# DOCUMENT SECTION
▶
Continue with my previous article, let me first explain the code a little bit.

In the constants definition section, the cut-over frequencies for each LTC6905’s divider setting are defined. These constants are highly dependent on the digital potential meters used. In this case, I used the equation provided in LTC6905’s datasheet:

$f_{osc}=\left(\frac{168.5MHz*10k\Omega}{R_{SET}}\right)*\frac{1}{N}$

const float MIN_FREQ = 17.225;
const float MAX_FREQ = 170;

const float FREQ_MIN_X4 = 17.23;
const float FREQ_MAX_X4 = 42.46;
const float FREQ_MIN_X2 = 42.48;
const float FREQ_MAX_X2 = 84.92;
const float FREQ_MIN_X1 = 84.96;
const float FREQ_MAX_X1 = 169.84;

const unsigned int WIPER_MAX = 827;
const unsigned int WIPER_MIN = 410;


As you can see, the frequencies generated using different divider settings overlap. The above frequency intervals and the digital potential meter’s wiper settings are chosen such that the frequency ranges can be switched over smoothly and continuously (without overlapping). The frequency intervals are controlled with the combination of the reed relay setting and the digital switch setting and the code is in function outputCurrentFrequency().

  if (currentMode == 0) //X4
{
digitalWrite(RELAY, HIGH);
digitalWrite(FREQ_MULT, HIGH);
freq = (168.5 * 10.0 / (25.0 * wiper / 1024.0) + 1.5) / 4.0;
}
else if (currentMode == 1) //X2
{
digitalWrite(RELAY, LOW);
digitalWrite(FREQ_MULT, LOW);
freq = (168.5 * 10.0 / (25.0 * wiper / 1024.0) + 1.5) / 2.0;
}
else if (currentMode == 2) //X1
{
digitalWrite(RELAY, HIGH);
digitalWrite(FREQ_MULT, LOW);
freq = (168.5 * 10.0 / (25.0 * wiper / 1024.0) + 1.5);
}


Below is a picture of this signal generator. The switch on the top-left is used to change the output frequencies. When switched to the left, the output frequency decreases (the interval is determined by the resolution of the digital potential meter used and the frequency divider setting) and when switched to the right, the output frequency increases. The output frequency can also be controlled using the serial interface (bottom left) if connected with a computer. If serial interface is used, the frequency can be entered through the terminal and the output frequency will be chosen so that it is the closest to the one entered. The headers to the top right corner are the divider frequency output from 74VHC4040 (divided by 2, 4, 8…. 4096), and the LTC6905’s output is located at the bottom right next to the jumper. The jumper is used to connect the output from LTC6905 to the input of 74VHC4040.
◀
# DATA EXTRACTS
▶
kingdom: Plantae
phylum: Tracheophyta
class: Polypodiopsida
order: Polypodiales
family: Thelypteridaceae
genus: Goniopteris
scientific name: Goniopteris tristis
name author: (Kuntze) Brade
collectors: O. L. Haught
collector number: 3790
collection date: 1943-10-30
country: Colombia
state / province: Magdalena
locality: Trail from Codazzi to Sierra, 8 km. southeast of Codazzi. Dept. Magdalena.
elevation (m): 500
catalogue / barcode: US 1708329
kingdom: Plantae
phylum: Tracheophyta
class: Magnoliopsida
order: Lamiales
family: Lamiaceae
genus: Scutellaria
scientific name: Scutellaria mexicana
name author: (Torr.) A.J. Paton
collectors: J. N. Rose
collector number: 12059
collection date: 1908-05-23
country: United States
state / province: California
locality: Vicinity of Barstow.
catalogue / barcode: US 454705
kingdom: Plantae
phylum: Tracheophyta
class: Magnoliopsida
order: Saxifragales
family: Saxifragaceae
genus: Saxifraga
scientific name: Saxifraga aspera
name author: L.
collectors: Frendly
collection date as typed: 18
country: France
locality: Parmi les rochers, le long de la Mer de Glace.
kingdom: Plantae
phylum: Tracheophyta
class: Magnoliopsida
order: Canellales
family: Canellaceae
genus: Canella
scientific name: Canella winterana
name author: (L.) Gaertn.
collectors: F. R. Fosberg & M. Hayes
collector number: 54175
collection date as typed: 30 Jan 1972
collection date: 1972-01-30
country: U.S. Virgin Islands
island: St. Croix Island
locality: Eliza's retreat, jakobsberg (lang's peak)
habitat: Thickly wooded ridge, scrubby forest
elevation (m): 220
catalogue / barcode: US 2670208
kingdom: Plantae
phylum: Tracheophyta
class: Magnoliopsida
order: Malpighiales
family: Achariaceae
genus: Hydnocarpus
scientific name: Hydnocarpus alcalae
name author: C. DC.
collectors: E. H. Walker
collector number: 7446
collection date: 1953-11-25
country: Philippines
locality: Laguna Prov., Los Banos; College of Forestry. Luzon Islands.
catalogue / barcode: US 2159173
◀
# STUDY QUESTIONS
1. In the signal generator article, list every constant whose name begins with FREQ_, along with the value assigned to it.
2. Answer these questions using the signal generator article:
(a) What value is WIPER_MAX set to?
(b) When currentMode equals 1, what level is written to RELAY and to FREQ_MULT?
(c) What is the jumper used for?
3. Echo the passage from the signal generator article, starting at "const float FREQ_MIN_X4" and ending at "in function outputCurrentFrequency().".
The records are material separate from the signal generator article.

# TASK SOLUTIONS
1.
FREQ_MIN_X4 = 17.23
FREQ_MAX_X4 = 42.46
FREQ_MIN_X2 = 42.48
FREQ_MAX_X2 = 84.92
FREQ_MIN_X1 = 84.96
FREQ_MAX_X1 = 169.84

2.
(a) 827
(b) Both RELAY and FREQ_MULT are written LOW.
(c) The jumper connects the output from LTC6905 to the input of 74VHC4040.

3.
const float FREQ_MIN_X4 = 17.23;
const float FREQ_MAX_X4 = 42.46;
const float FREQ_MIN_X2 = 42.48;
const float FREQ_MAX_X2 = 84.92;
const float FREQ_MIN_X1 = 84.96;
const float FREQ_MAX_X1 = 169.84;

const unsigned int WIPER_MAX = 827;
const unsigned int WIPER_MIN = 410;


As you can see, the frequencies generated using different divider settings overlap. The above frequency intervals and the digital potential meter’s wiper settings are chosen such that the frequency ranges can be switched over smoothly and continuously (without overlapping). The frequency intervals are controlled with the combination of the reed relay setting and the digital switch setting and the code is in function outputCurrentFrequency().